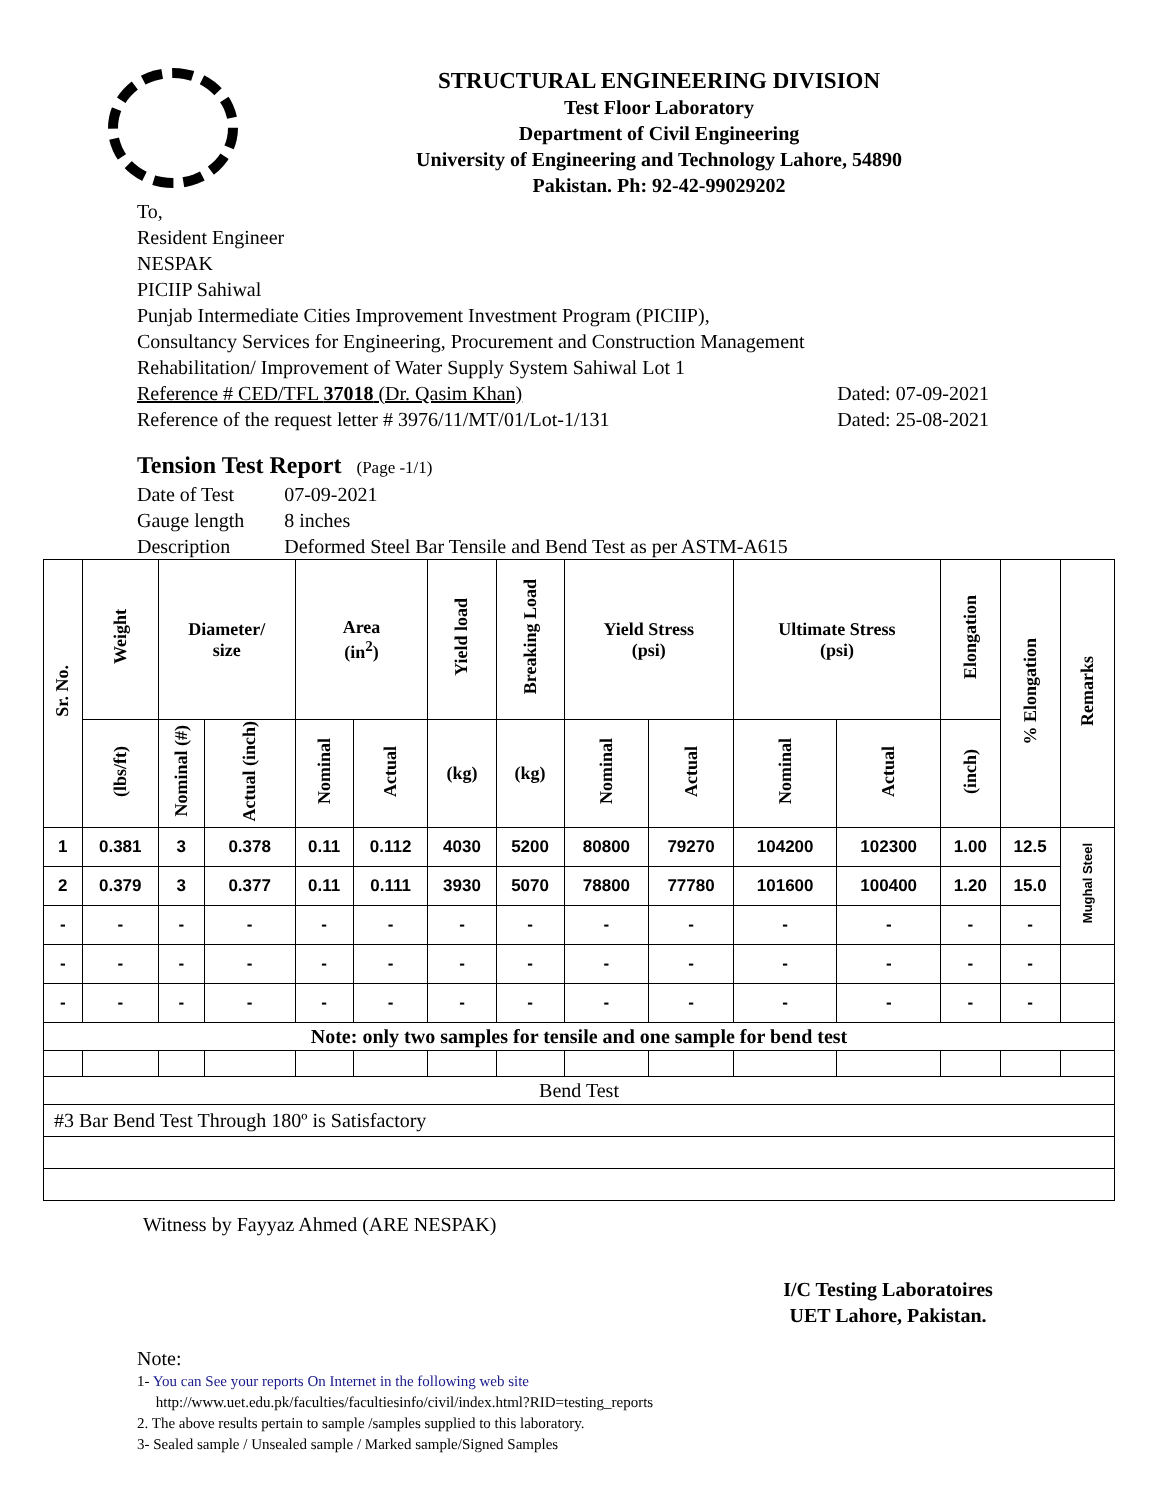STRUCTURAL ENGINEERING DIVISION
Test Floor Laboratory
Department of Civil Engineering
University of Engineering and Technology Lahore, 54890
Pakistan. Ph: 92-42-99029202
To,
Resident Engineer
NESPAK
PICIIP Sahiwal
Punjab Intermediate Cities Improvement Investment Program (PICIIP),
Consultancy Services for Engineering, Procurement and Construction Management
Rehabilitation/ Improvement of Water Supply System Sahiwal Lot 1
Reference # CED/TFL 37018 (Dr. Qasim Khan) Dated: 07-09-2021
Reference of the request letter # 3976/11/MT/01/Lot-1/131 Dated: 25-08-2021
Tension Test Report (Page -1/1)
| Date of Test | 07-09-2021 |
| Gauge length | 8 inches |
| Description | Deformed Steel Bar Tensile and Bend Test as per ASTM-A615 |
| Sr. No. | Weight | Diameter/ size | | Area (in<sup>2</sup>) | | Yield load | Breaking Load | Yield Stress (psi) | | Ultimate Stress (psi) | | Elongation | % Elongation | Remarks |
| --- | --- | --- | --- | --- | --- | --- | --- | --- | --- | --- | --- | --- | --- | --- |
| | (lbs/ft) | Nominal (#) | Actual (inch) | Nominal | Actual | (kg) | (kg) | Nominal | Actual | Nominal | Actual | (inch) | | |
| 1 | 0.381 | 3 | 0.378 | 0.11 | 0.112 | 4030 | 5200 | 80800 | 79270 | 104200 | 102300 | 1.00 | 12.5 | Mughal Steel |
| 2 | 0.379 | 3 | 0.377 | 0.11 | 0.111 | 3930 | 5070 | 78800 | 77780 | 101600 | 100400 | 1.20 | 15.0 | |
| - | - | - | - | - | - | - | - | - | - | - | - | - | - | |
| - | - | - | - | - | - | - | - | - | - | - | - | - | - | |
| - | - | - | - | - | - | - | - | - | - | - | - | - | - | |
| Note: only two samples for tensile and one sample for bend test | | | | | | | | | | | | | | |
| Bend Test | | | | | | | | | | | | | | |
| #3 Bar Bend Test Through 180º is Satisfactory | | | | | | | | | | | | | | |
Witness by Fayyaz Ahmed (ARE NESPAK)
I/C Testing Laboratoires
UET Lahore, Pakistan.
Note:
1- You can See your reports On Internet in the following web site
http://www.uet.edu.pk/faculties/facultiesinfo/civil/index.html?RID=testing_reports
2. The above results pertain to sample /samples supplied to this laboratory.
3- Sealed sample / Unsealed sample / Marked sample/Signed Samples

▸ What needs to be done: Transcribe the records above exactly and drop every picture.

▸ Task solution:
STRUCTURAL ENGINEERING DIVISION
Test Floor Laboratory
Department of Civil Engineering
University of Engineering and Technology Lahore, 54890
Pakistan. Ph: 92-42-99029202
To,
Resident Engineer
NESPAK
PICIIP Sahiwal
Punjab Intermediate Cities Improvement Investment Program (PICIIP),
Consultancy Services for Engineering, Procurement and Construction Management
Rehabilitation/ Improvement of Water Supply System Sahiwal Lot 1
Reference # CED/TFL 37018 (Dr. Qasim Khan) Dated: 07-09-2021
Reference of the request letter # 3976/11/MT/01/Lot-1/131 Dated: 25-08-2021
Tension Test Report (Page -1/1)
| Date of Test | 07-09-2021 |
| Gauge length | 8 inches |
| Description | Deformed Steel Bar Tensile and Bend Test as per ASTM-A615 |
| Sr. No. | Weight | Diameter/ size | | Area (in<sup>2</sup>) | | Yield load | Breaking Load | Yield Stress (psi) | | Ultimate Stress (psi) | | Elongation | % Elongation | Remarks |
| --- | --- | --- | --- | --- | --- | --- | --- | --- | --- | --- | --- | --- | --- | --- |
| | (lbs/ft) | Nominal (#) | Actual (inch) | Nominal | Actual | (kg) | (kg) | Nominal | Actual | Nominal | Actual | (inch) | | |
| 1 | 0.381 | 3 | 0.378 | 0.11 | 0.112 | 4030 | 5200 | 80800 | 79270 | 104200 | 102300 | 1.00 | 12.5 | Mughal Steel |
| 2 | 0.379 | 3 | 0.377 | 0.11 | 0.111 | 3930 | 5070 | 78800 | 77780 | 101600 | 100400 | 1.20 | 15.0 | |
| - | - | - | - | - | - | - | - | - | - | - | - | - | - | |
| - | - | - | - | - | - | - | - | - | - | - | - | - | - | |
| - | - | - | - | - | - | - | - | - | - | - | - | - | - | |
| Note: only two samples for tensile and one sample for bend test | | | | | | | | | | | | | | |
| Bend Test | | | | | | | | | | | | | | |
| #3 Bar Bend Test Through 180º is Satisfactory | | | | | | | | | | | | | | |
Witness by Fayyaz Ahmed (ARE NESPAK)
I/C Testing Laboratoires
UET Lahore, Pakistan.
Note:
1- You can See your reports On Internet in the following web site
http://www.uet.edu.pk/faculties/facultiesinfo/civil/index.html?RID=testing_reports
2. The above results pertain to sample /samples supplied to this laboratory.
3- Sealed sample / Unsealed sample / Marked sample/Signed Samples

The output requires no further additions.